L’anarchisme par la chanson

Le jeudi 4 mai 1989.

Le 17 avril 1989, Eugène Bizeau est décédé. Il allait avoir 106 ans. Son âge avancé en faisait désormais. une sorte de « mémoire vivante » d’une période particulièrement riche et significative de l’histoire du mouvement anarchiste et ouvrier français. Avec sa mort, c’est un peu donc comme si un dernier pan d’un monde révolu s’en allait à jamais. Mais surtout, avec lui disparaît l’un des derniers représentants de la chanson sociale et révolutionnaire du début du siècle ; chanson qu’il sut alimenter et enrichir de son talent.

Militant libertaire et antimilitariste convaincu, toute sa production littéraire de « vigneron poète » porte la marque de ses convictions. Bizeau a été, sans conteste, un de ceux qui — au même titre qu’un Gaston Couté, qu’un Charles d’Avray, ou bien que les poètes et chansonniers révolutionnaires de la Muse rouge — surent allier production artistique et engagement militant, sans jamais se résigner à renoncer ou bien à amoindrir l’un comme l’autre.

◆ **Extrait de données**
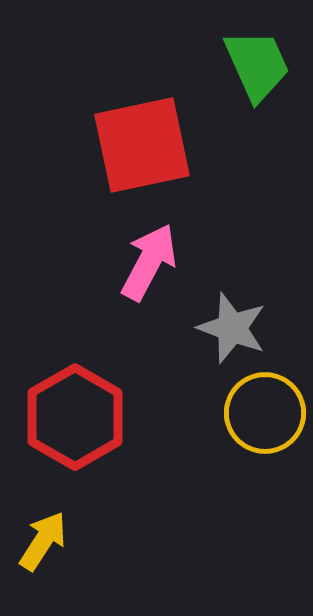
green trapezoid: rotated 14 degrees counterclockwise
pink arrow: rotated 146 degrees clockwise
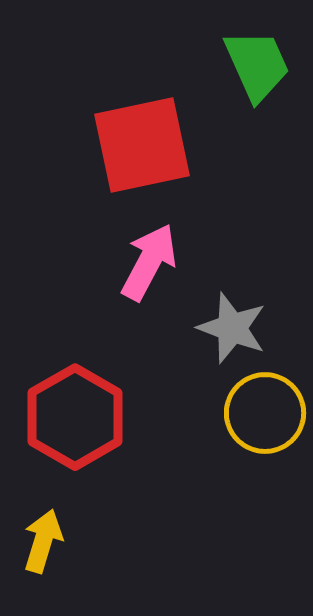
yellow arrow: rotated 16 degrees counterclockwise
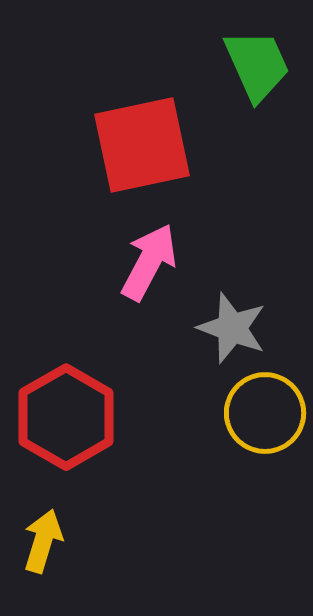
red hexagon: moved 9 px left
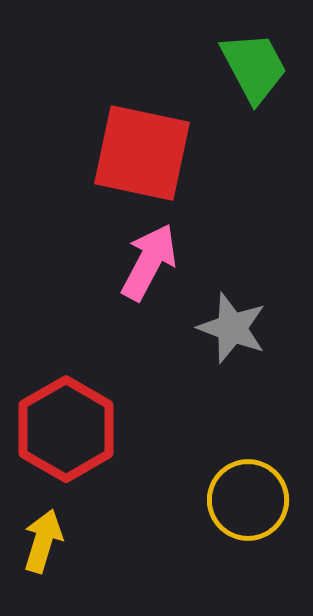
green trapezoid: moved 3 px left, 2 px down; rotated 4 degrees counterclockwise
red square: moved 8 px down; rotated 24 degrees clockwise
yellow circle: moved 17 px left, 87 px down
red hexagon: moved 12 px down
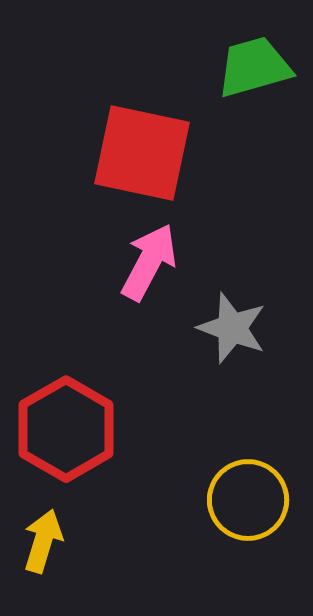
green trapezoid: rotated 78 degrees counterclockwise
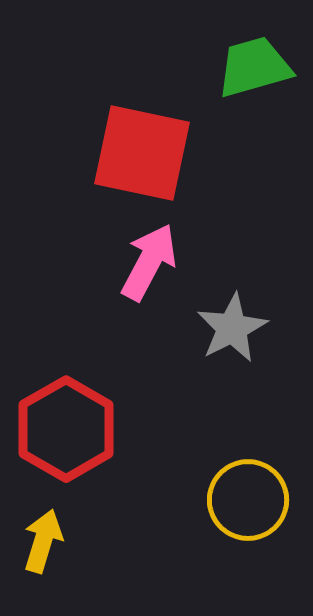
gray star: rotated 24 degrees clockwise
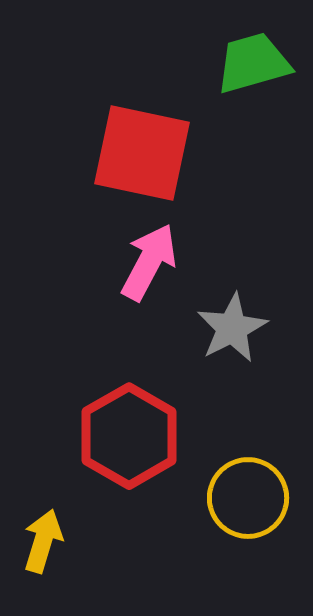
green trapezoid: moved 1 px left, 4 px up
red hexagon: moved 63 px right, 7 px down
yellow circle: moved 2 px up
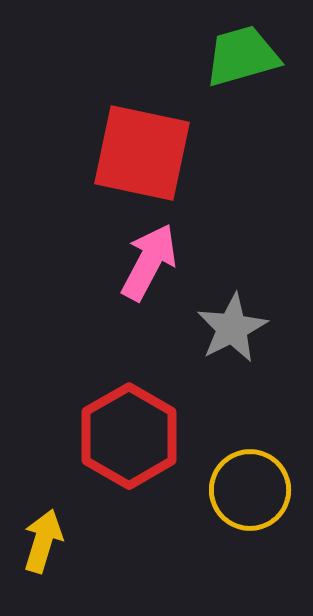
green trapezoid: moved 11 px left, 7 px up
yellow circle: moved 2 px right, 8 px up
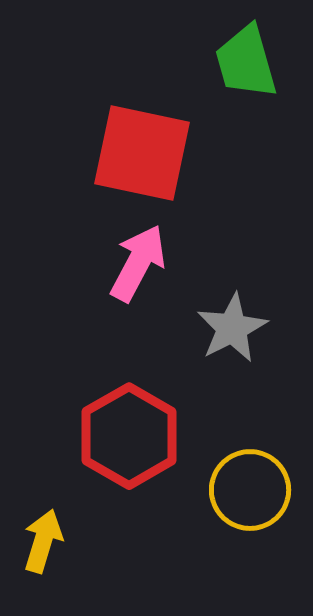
green trapezoid: moved 4 px right, 6 px down; rotated 90 degrees counterclockwise
pink arrow: moved 11 px left, 1 px down
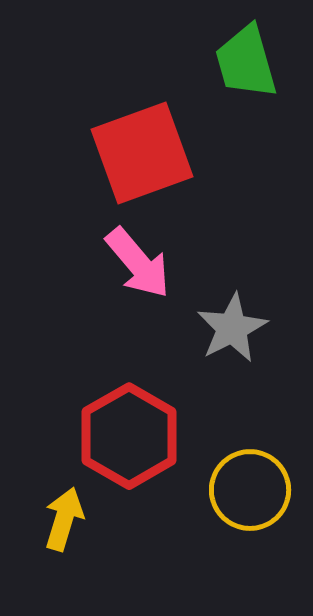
red square: rotated 32 degrees counterclockwise
pink arrow: rotated 112 degrees clockwise
yellow arrow: moved 21 px right, 22 px up
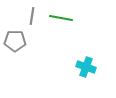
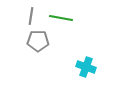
gray line: moved 1 px left
gray pentagon: moved 23 px right
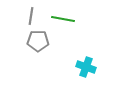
green line: moved 2 px right, 1 px down
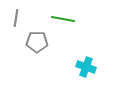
gray line: moved 15 px left, 2 px down
gray pentagon: moved 1 px left, 1 px down
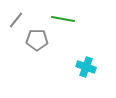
gray line: moved 2 px down; rotated 30 degrees clockwise
gray pentagon: moved 2 px up
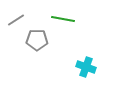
gray line: rotated 18 degrees clockwise
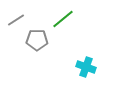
green line: rotated 50 degrees counterclockwise
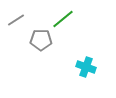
gray pentagon: moved 4 px right
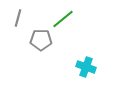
gray line: moved 2 px right, 2 px up; rotated 42 degrees counterclockwise
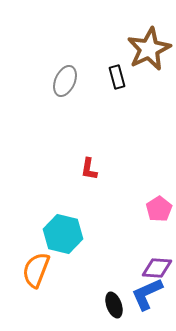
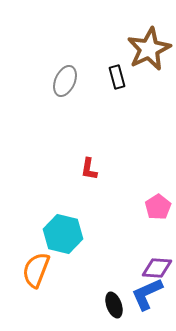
pink pentagon: moved 1 px left, 2 px up
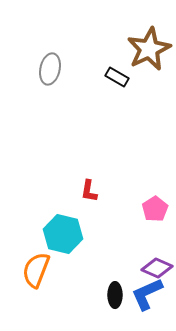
black rectangle: rotated 45 degrees counterclockwise
gray ellipse: moved 15 px left, 12 px up; rotated 12 degrees counterclockwise
red L-shape: moved 22 px down
pink pentagon: moved 3 px left, 2 px down
purple diamond: rotated 20 degrees clockwise
black ellipse: moved 1 px right, 10 px up; rotated 20 degrees clockwise
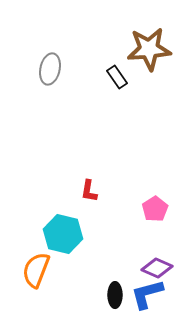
brown star: rotated 21 degrees clockwise
black rectangle: rotated 25 degrees clockwise
blue L-shape: rotated 9 degrees clockwise
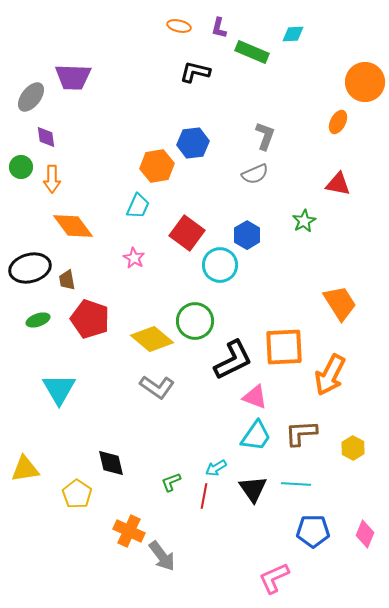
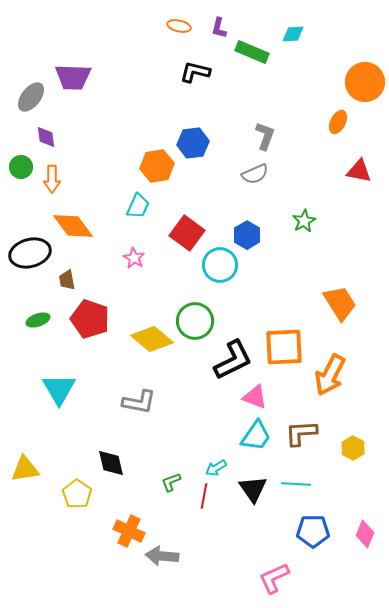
red triangle at (338, 184): moved 21 px right, 13 px up
black ellipse at (30, 268): moved 15 px up
gray L-shape at (157, 387): moved 18 px left, 15 px down; rotated 24 degrees counterclockwise
gray arrow at (162, 556): rotated 132 degrees clockwise
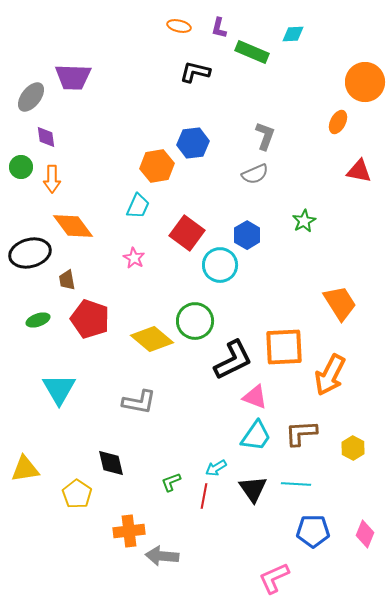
orange cross at (129, 531): rotated 32 degrees counterclockwise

◆ **Exercice court**
Reproduisez en entier le texte sur Eugène Bizeau, sans en modifier un seul mot ni un seul signe.

◆ **Réponse détaillée**
L’anarchisme par la chanson

Le jeudi 4 mai 1989.

Le 17 avril 1989, Eugène Bizeau est décédé. Il allait avoir 106 ans. Son âge avancé en faisait désormais. une sorte de « mémoire vivante » d’une période particulièrement riche et significative de l’histoire du mouvement anarchiste et ouvrier français. Avec sa mort, c’est un peu donc comme si un dernier pan d’un monde révolu s’en allait à jamais. Mais surtout, avec lui disparaît l’un des derniers représentants de la chanson sociale et révolutionnaire du début du siècle ; chanson qu’il sut alimenter et enrichir de son talent.

Militant libertaire et antimilitariste convaincu, toute sa production littéraire de « vigneron poète » porte la marque de ses convictions. Bizeau a été, sans conteste, un de ceux qui — au même titre qu’un Gaston Couté, qu’un Charles d’Avray, ou bien que les poètes et chansonniers révolutionnaires de la Muse rouge — surent allier production artistique et engagement militant, sans jamais se résigner à renoncer ou bien à amoindrir l’un comme l’autre.